## TAREFAS
(A) Liste todas as pessoas citadas nominalmente na nota sobre Gaza.
(B) Dê continuidade à nota sobre Gaza a partir da última frase apresentada.
---- TRECHO DO DOCUMENTO
30.12.08

Sem olhos em Gaza (2)

Governo de Israel troca vidas humanas por votos

“A atual coalizão de governo, liderada pelo Kadima, da chanceler Tzipi Livni, e pelo Partido Trabalhista, do ministro da Defesa, Ehud Barak, vinha sendo ameaçada pela ascensão nas pesquisas do ex-premiê Binyamin Netanyahu, do Likud. Netanyahu e seus potenciais aliados da extrema direita pregavam uma reação dura contra os lançamentos de foguetes de Gaza.”

Claudia Antunes não é a única a pensar assim. Li a mesma análise no Independent, jornal inglês com tradição na cobertura do Oriente Médio.

Então é isso. Não há uma opção estratégica em jogo, não há uma vantagem militar a ser obtida, não se pretende garantir a paz nem um pouco de tranqüilidade. Até o momento em que escrevo esta nota, já morreram 270 pessoas em Gaza, e perto de 800 foram feridas, porque o partido que está no governo de Israel corre o risco de perder eleições.

Quantos votos será que vale a vida de um palestino? Pelo cálculo dos marqueteiros do partido do governo, deve valer pouco. Pelos dados demográficos, a matança é uma barbada. A concentração demográfica em Gaza é tão intensa que é muito difícil jogar uma bomba por lá - e deixar de acertar alguém. Já andei pela cidade. São ruas estreitas, em casas de alvenaria, onde familias sobrevivem como podem. Há décadas não se via tanta violência. Desde a guerra dos Seis Dias que uma operação do Exército israelense não promovia tantas mortes num só dia.
--------
---- DADOS FORNECIDOS
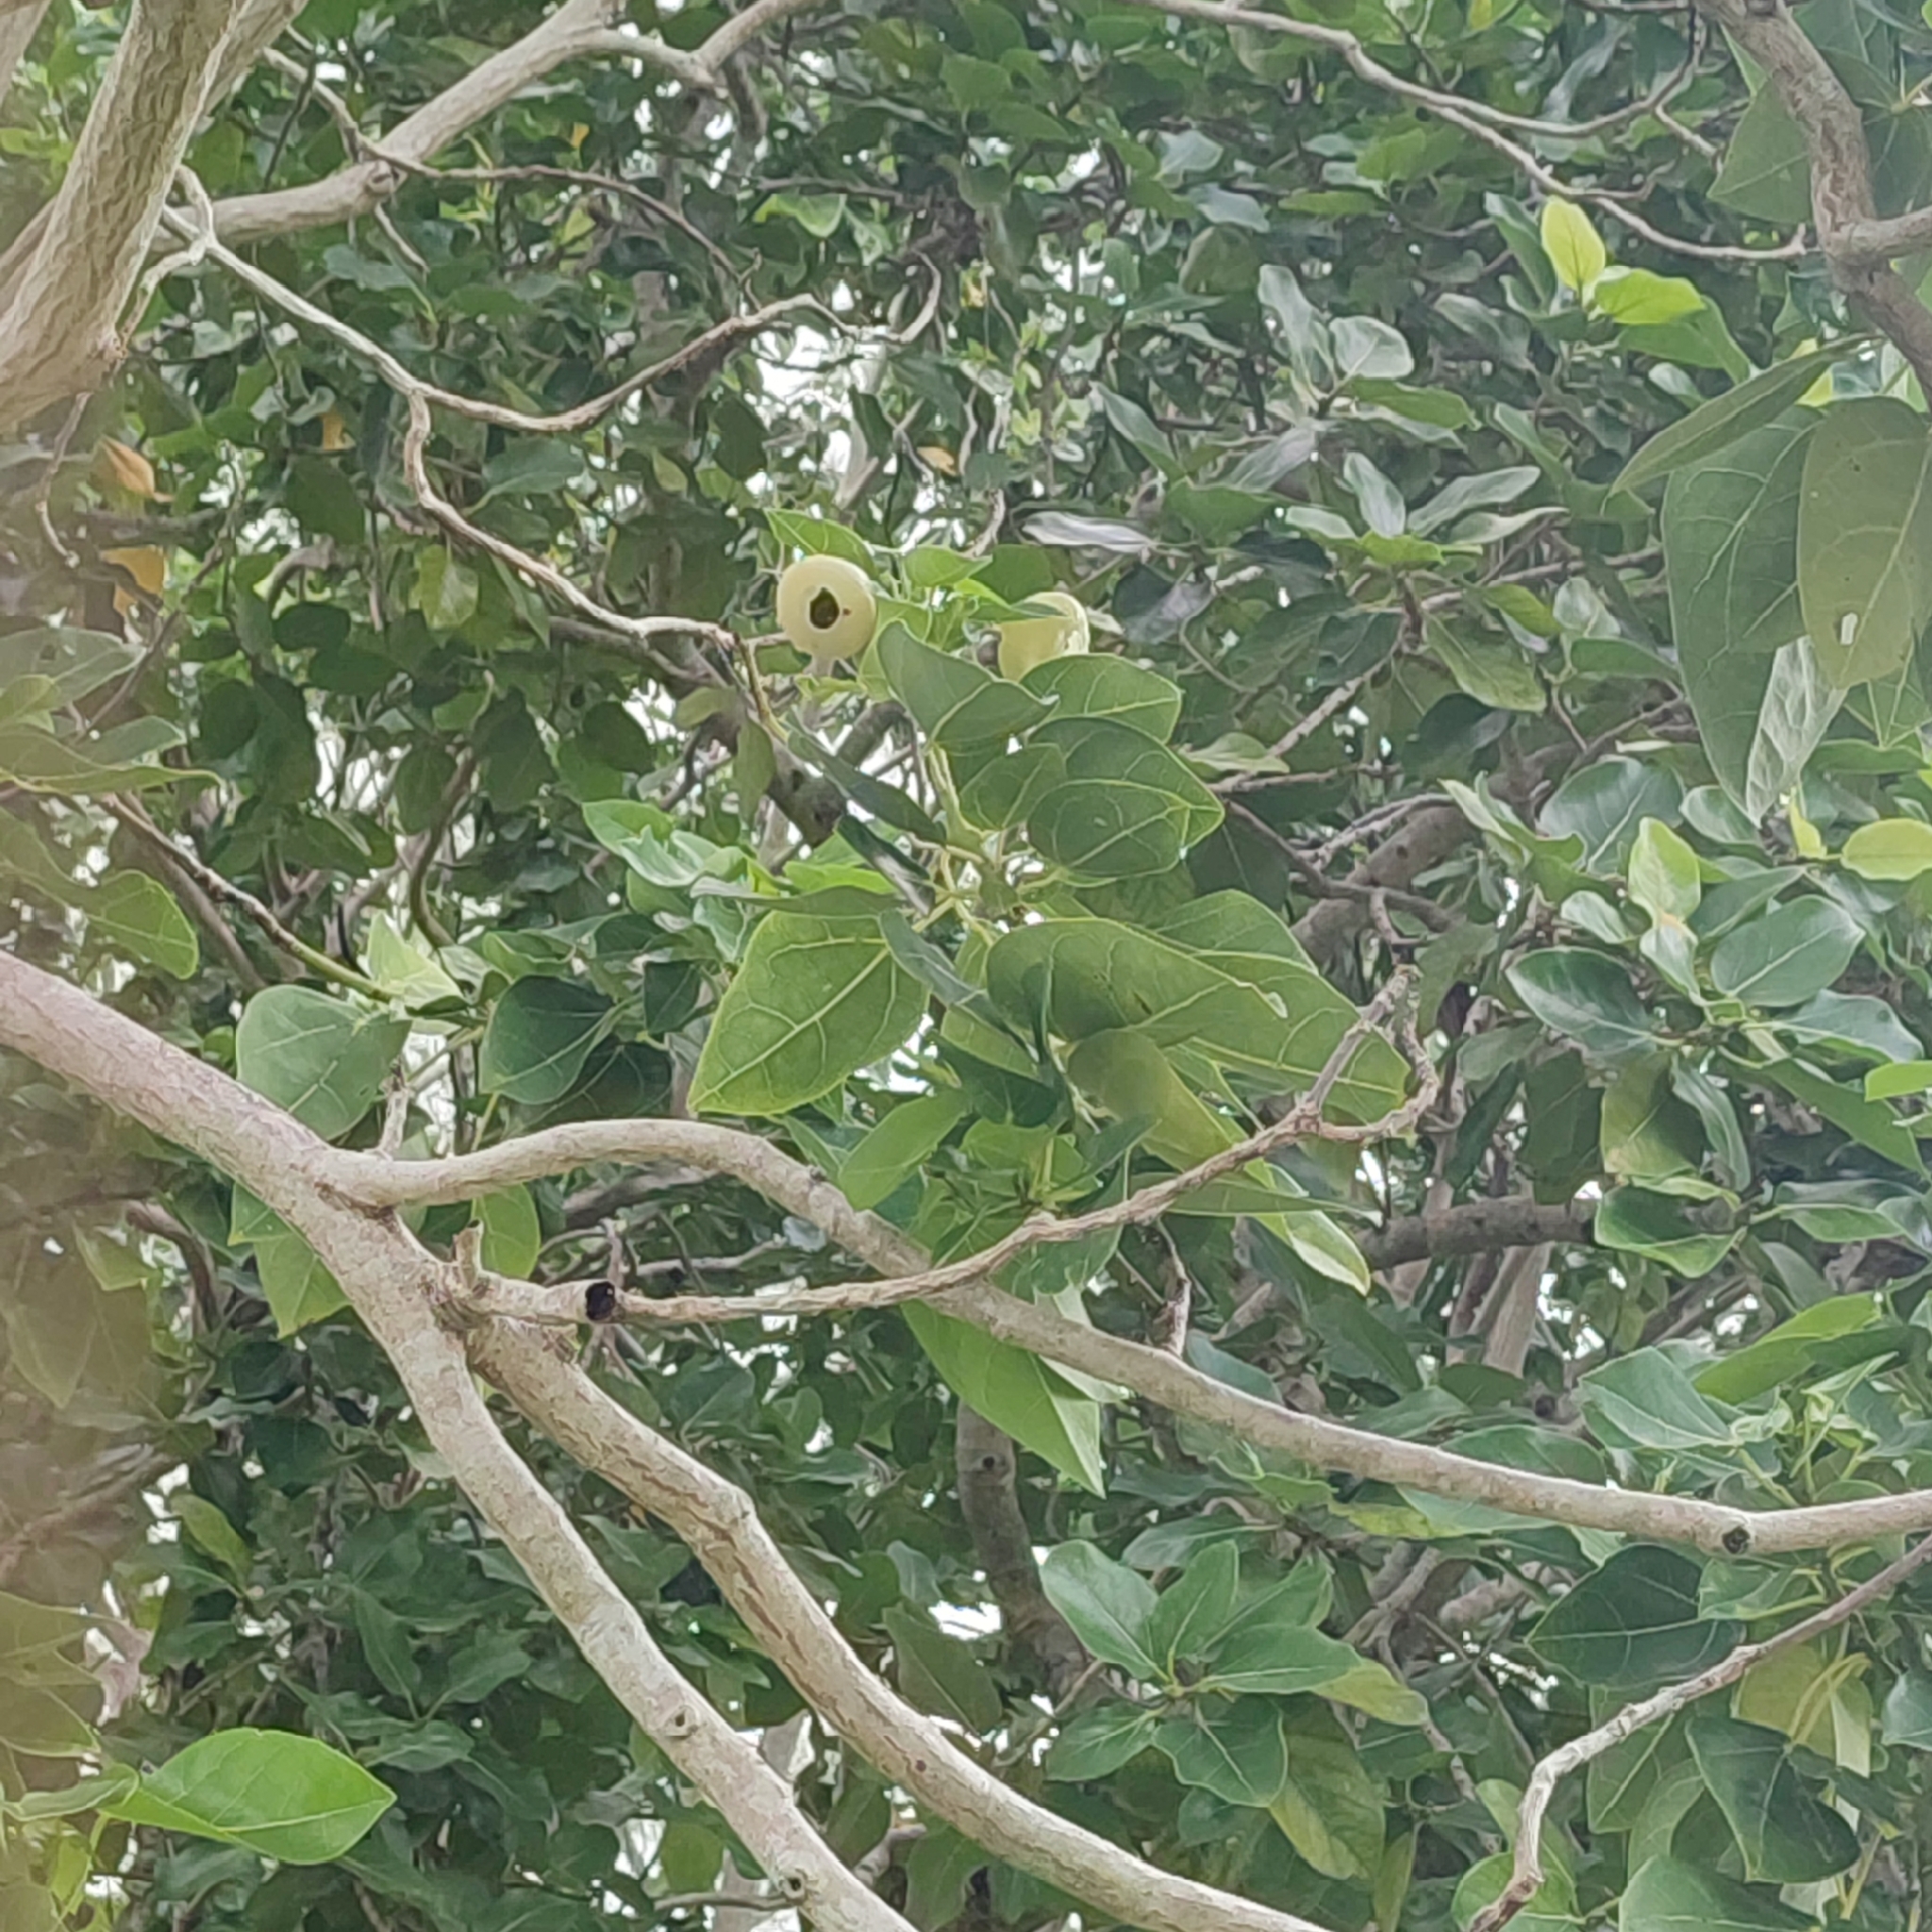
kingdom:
--------
## RESPOSTAS
(A) Tzipi Livni, Ehud Barak, Binyamin Netanyahu, Claudia Antunes

(B)
Os ataques foram alvo de condenação internacional merecida. Algumas ressalvas devem ser feitas, contudo. A principal é que Gaza é hoje uma cidade governada pelo Hamas, organização terrorista que tem como plataforma de governo a destruição do Estado de Israel. Seus dirigentes adoram promover ações provocadores contra um inimigo que não podem vencer. Também são atos inaceitáveis.

Toda reação violenta de Israel ajuda a fortalecer o Hamas e enfraquece qualquer opção política negociada — alternativa que não interessa aos terroristas. O Hamas não se tornou governo através de um golpe de Estado. Seus dirigentes foram eleitos democraticamente, num pleito submetido a todo tipo de controle externo — o que não justifica suas ações mas dá uma boa idéia da visão que a população local tem do governo israelense.

O massacre da população civil não terminou, porém. O governo de Israel já fala em convocar um continente de reservistas, com 6500 homens, para uma eventual invasão por terra.
No livro “Eichmann em Jerusalém — Um Ensaio sobre a Banalidade do Mal,” Hanna Arendt faz uma reflexão muito atual.

Neste clássico sobre os regimes totalitários, ela analisa a máquina nazista que perseguia e eliminava judeus durante a Segunda Guerra Mundial. Demonstra que o sistema não funcionava sob o comando de lideranças fanáticas, mas de burocratas interessados em cumprir seus deveres profissionais, agradar aos superiores e assegurar a sobrevivência.

Conduziam as pessoas à morte como se estivessem assinando uma ordem para mudar o trânsito num bairro, por exemplo. Foi assim, explica, que o nazismo matou 6 milhões de judeus, consumando o Holocausto, um dos grandes crimes da história da humanidade.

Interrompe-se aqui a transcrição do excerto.